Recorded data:
####################

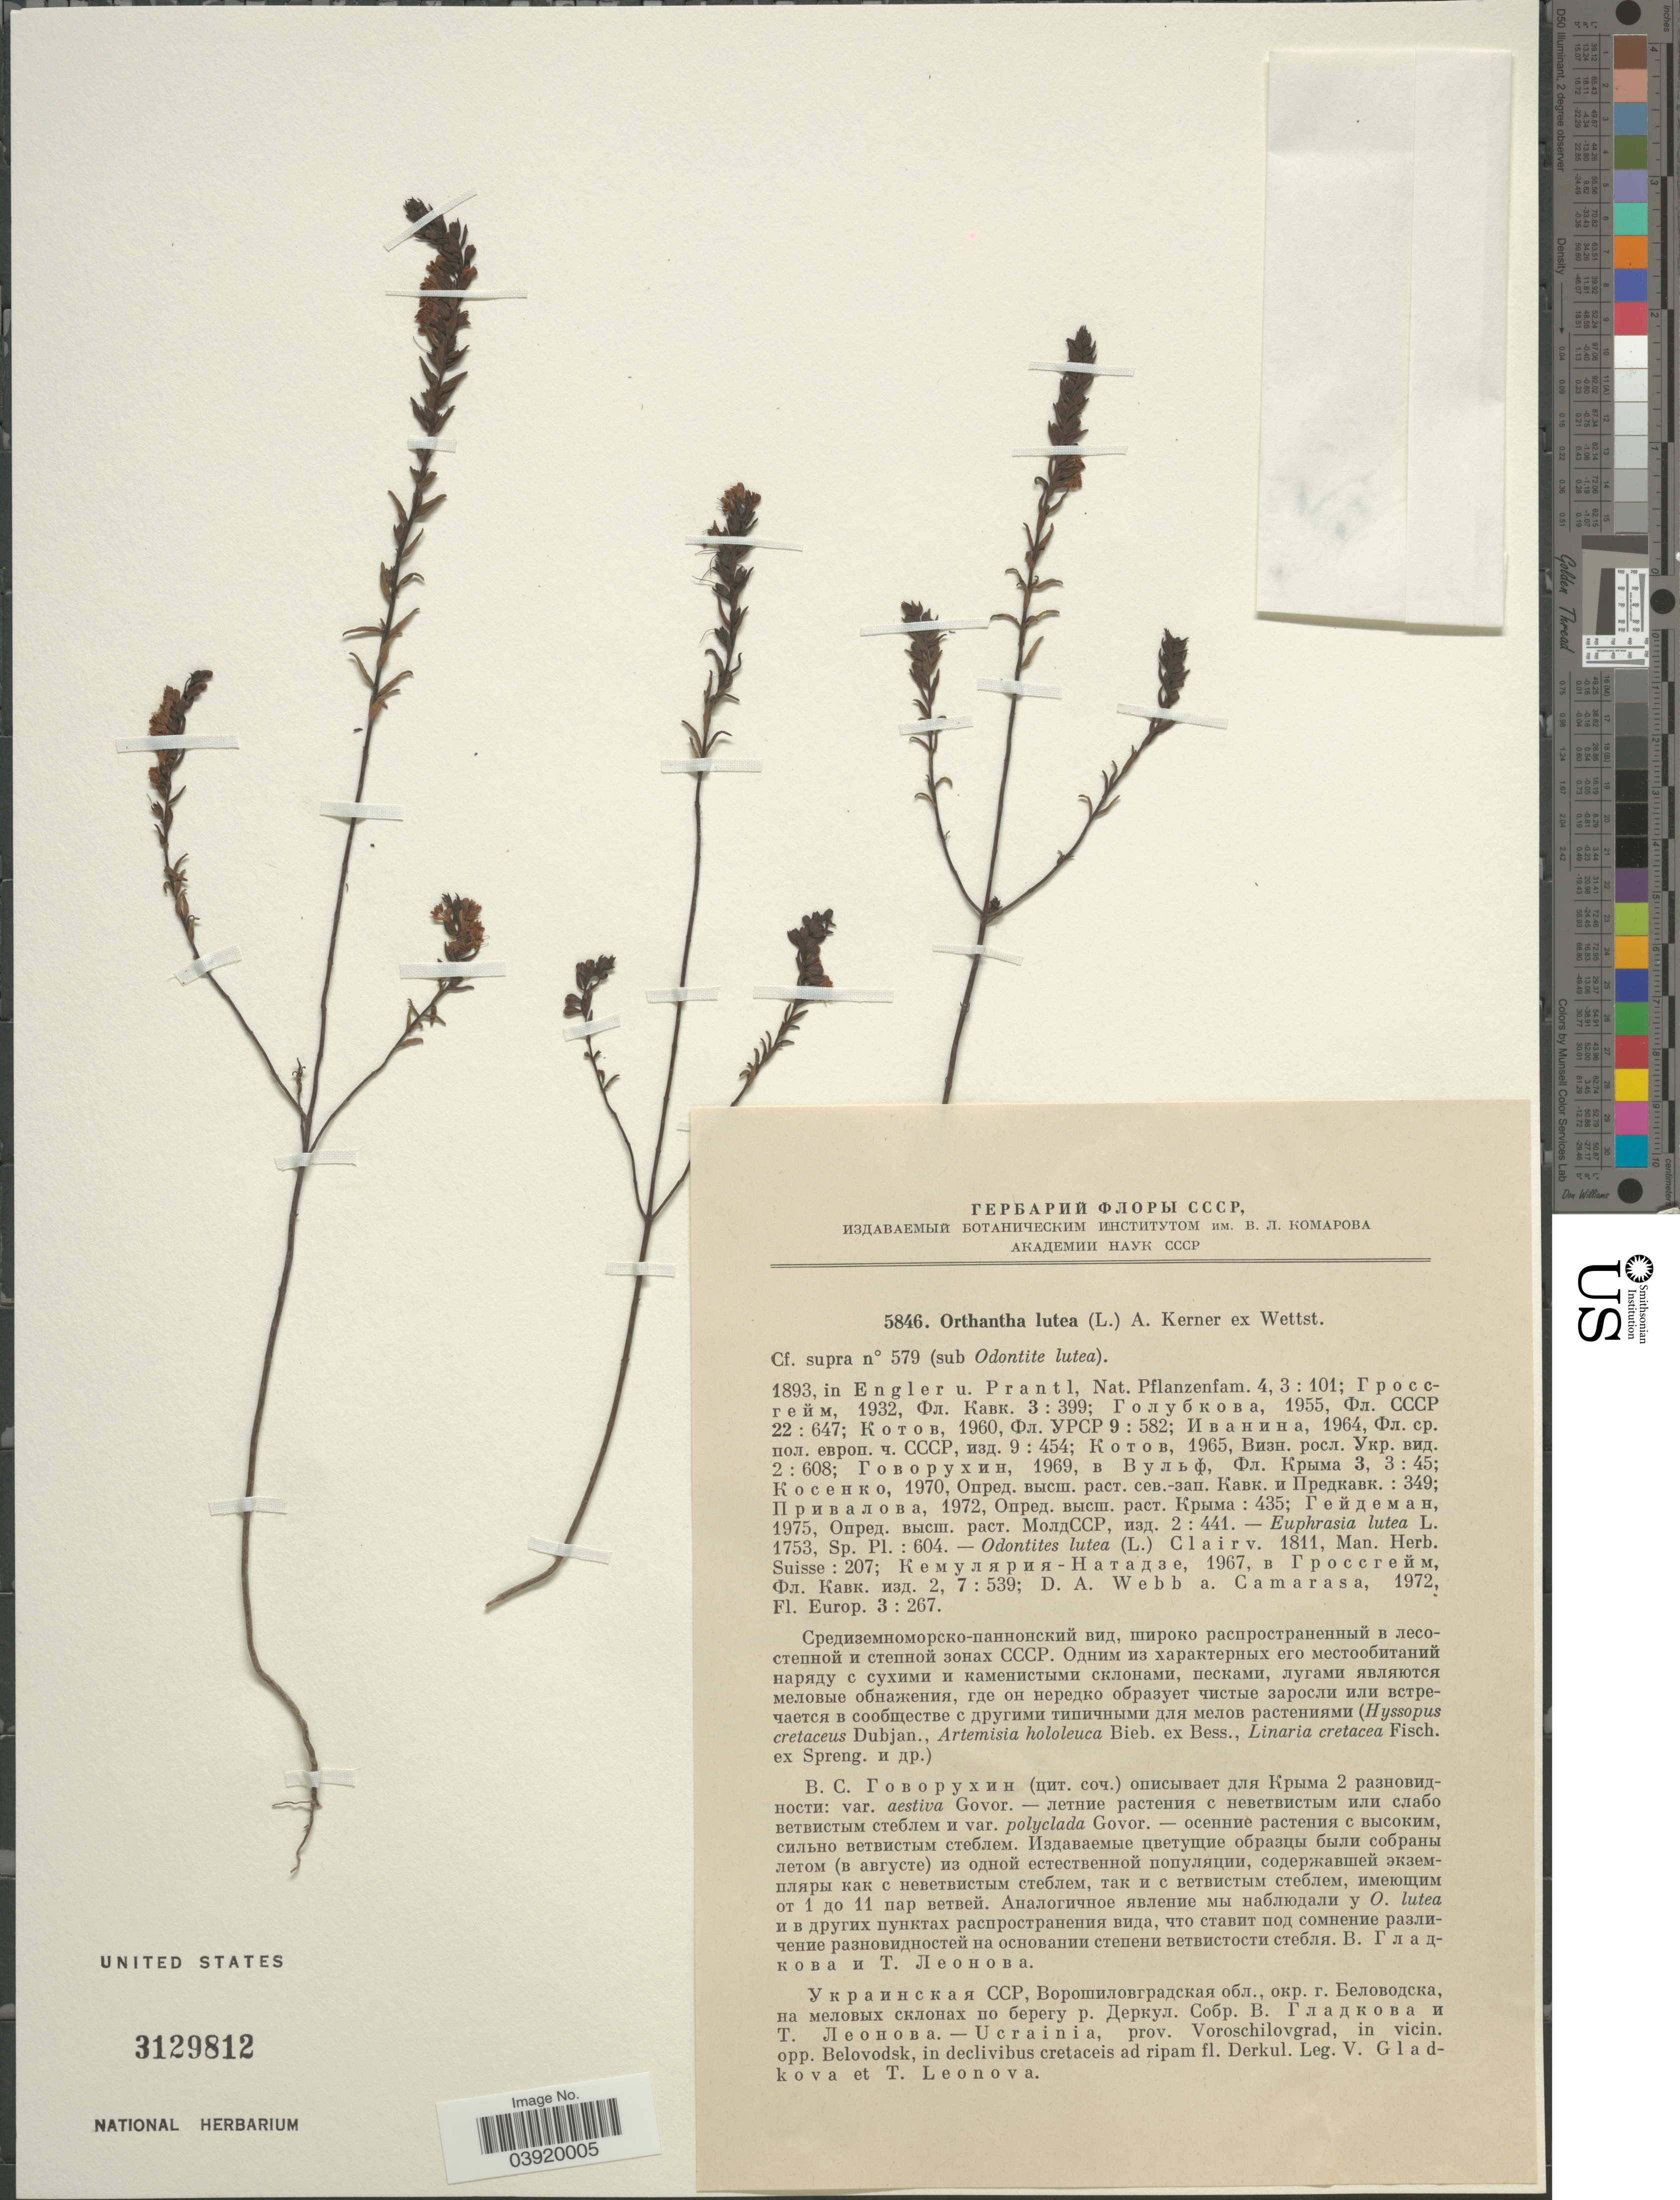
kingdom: Plantae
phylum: Tracheophyta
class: Magnoliopsida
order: Lamiales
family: Orobanchaceae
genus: Odontites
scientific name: Odontites luteus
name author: (L.) Clairv.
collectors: V. Gladkova & T. Leonova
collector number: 5846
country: Ukraine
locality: Ucrainia, prov. Voroschilovgrad, in vicin. opp. Belovodsk, in declivibus cretaceis ad ripam fl. Derkul.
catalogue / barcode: US 3129812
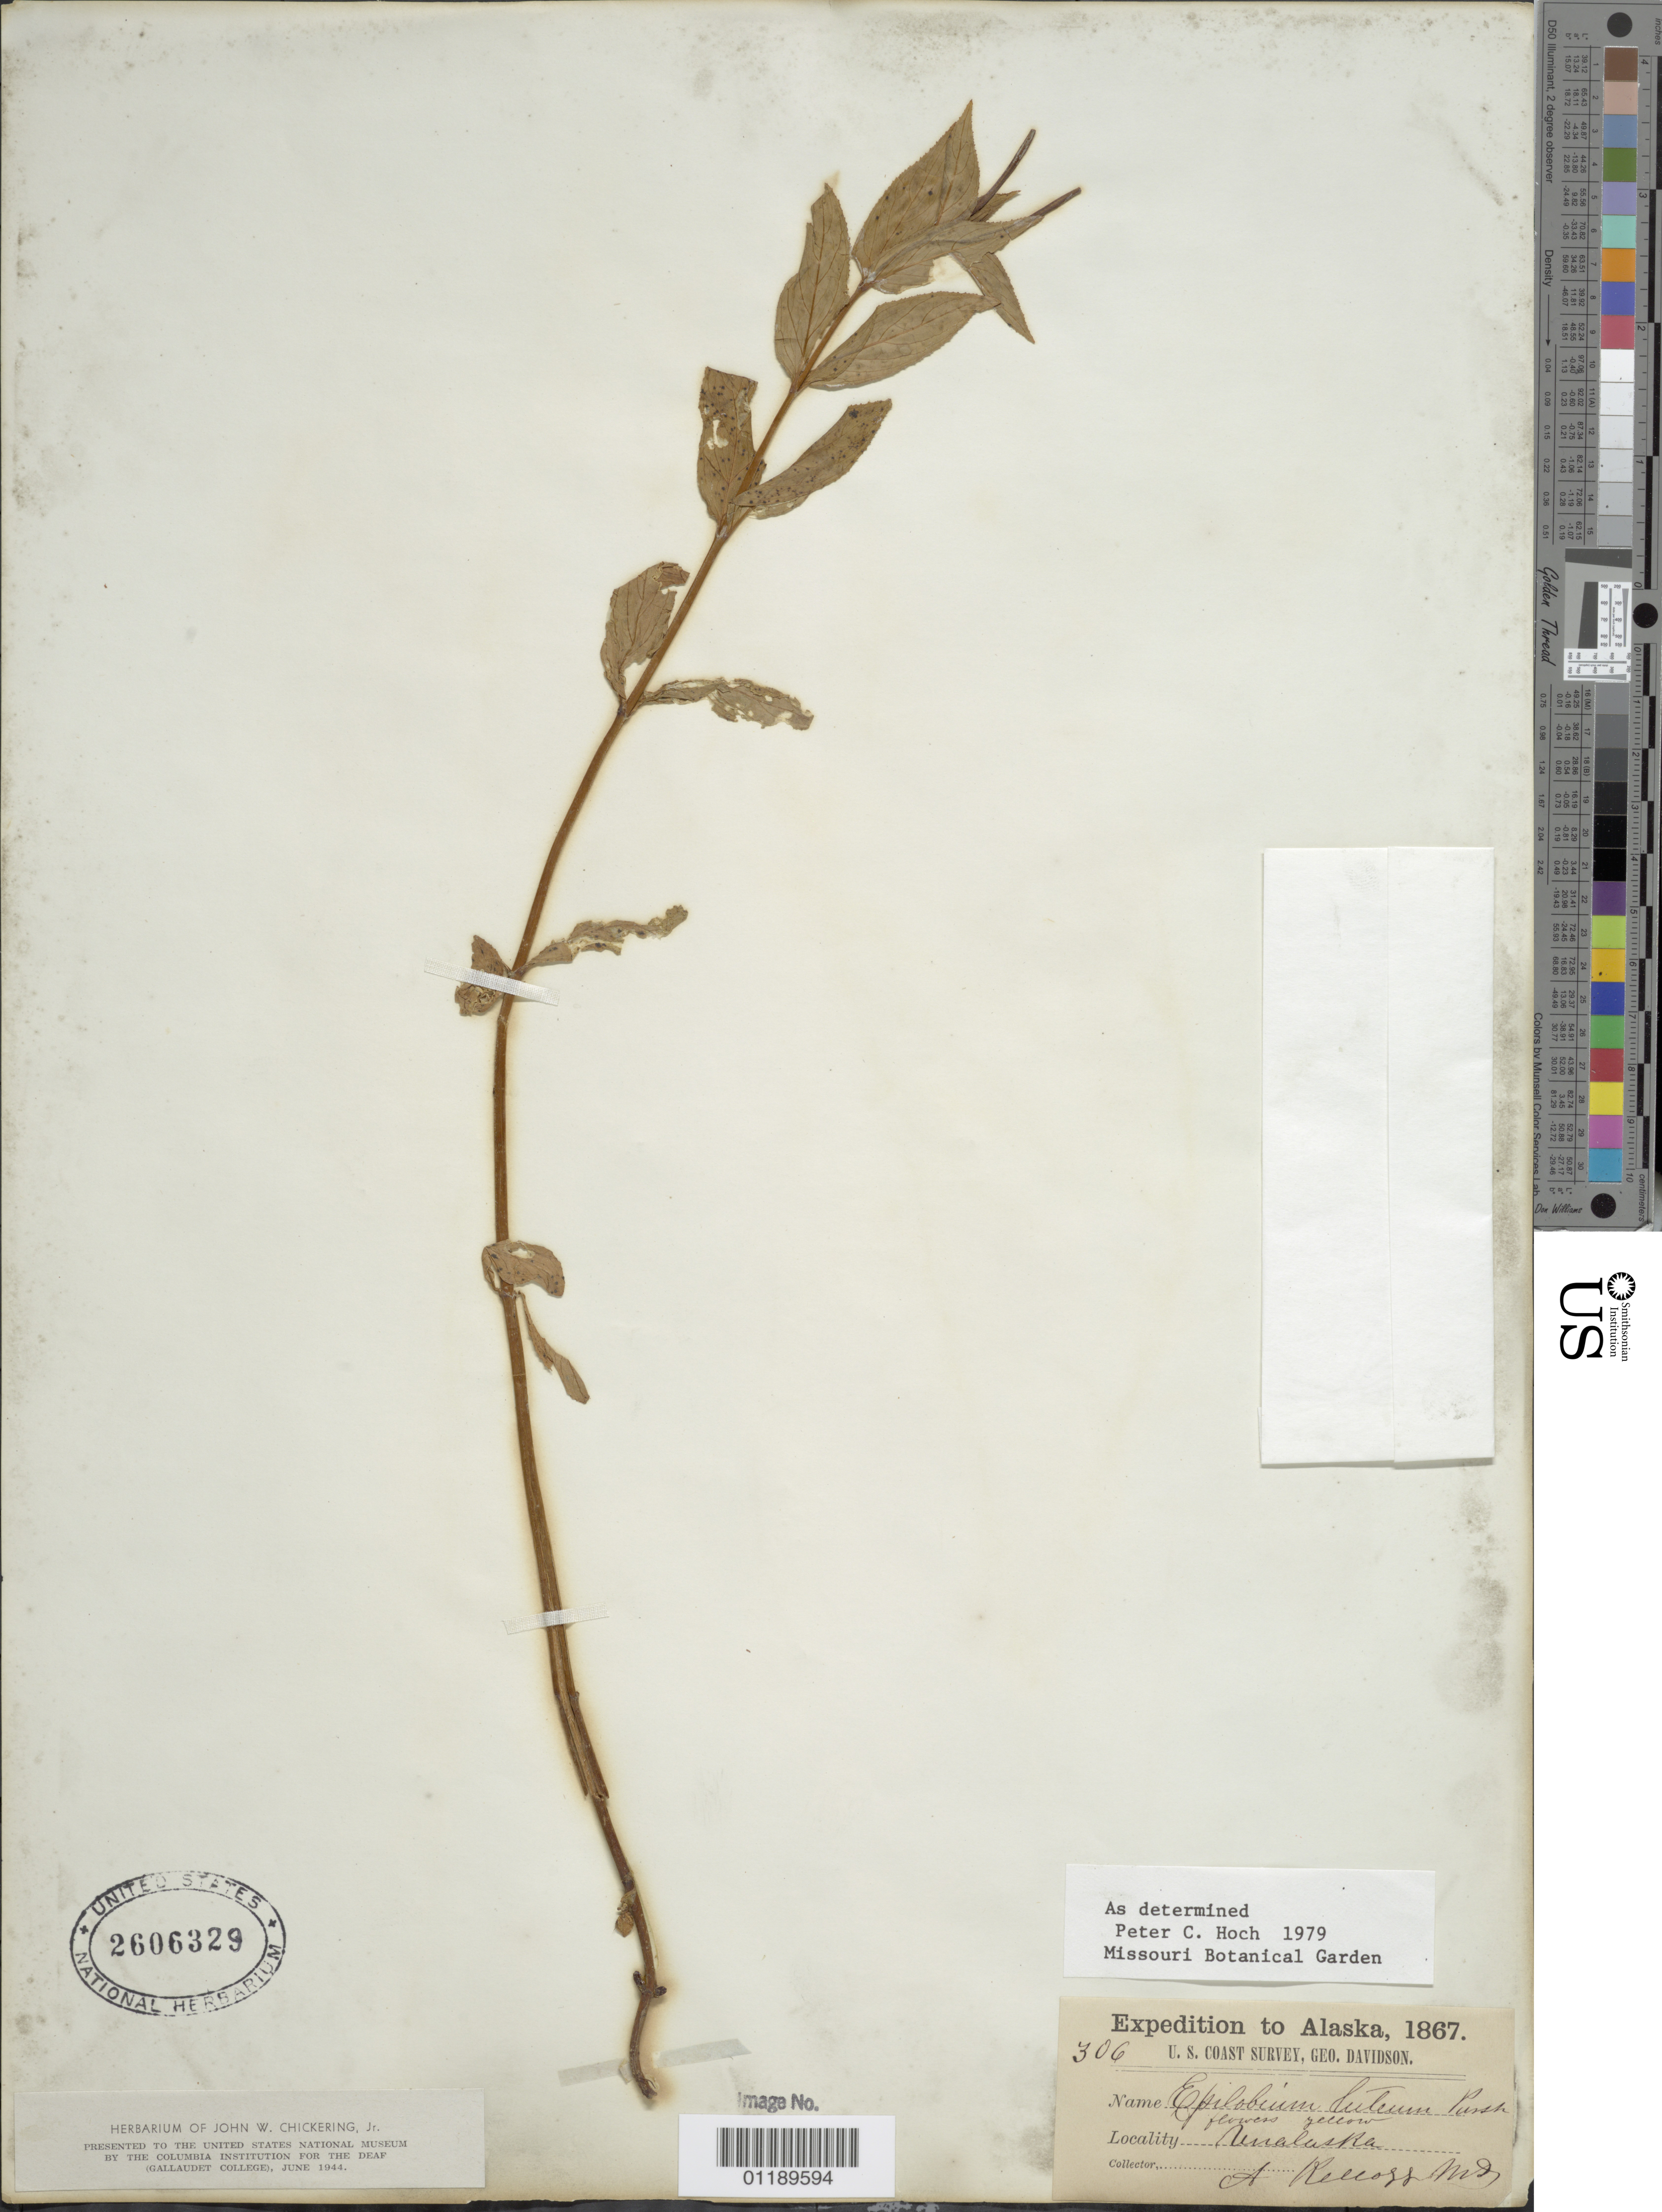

####################

#### [GIVEN PROBLEM]
Write out the stretch of items from the line containing "collectors: V. Gladkova & T. Leonova" through the end of the items, substituting "site" for "locality" and keeping everything else unchanged. Leave the pictures out.

#### [COMPLETED TASK]
collectors: V. Gladkova & T. Leonova
collector number: 5846
country: Ukraine
site: Ucrainia, prov. Voroschilovgrad, in vicin. opp. Belovodsk, in declivibus cretaceis ad ripam fl. Derkul.
catalogue / barcode: US 3129812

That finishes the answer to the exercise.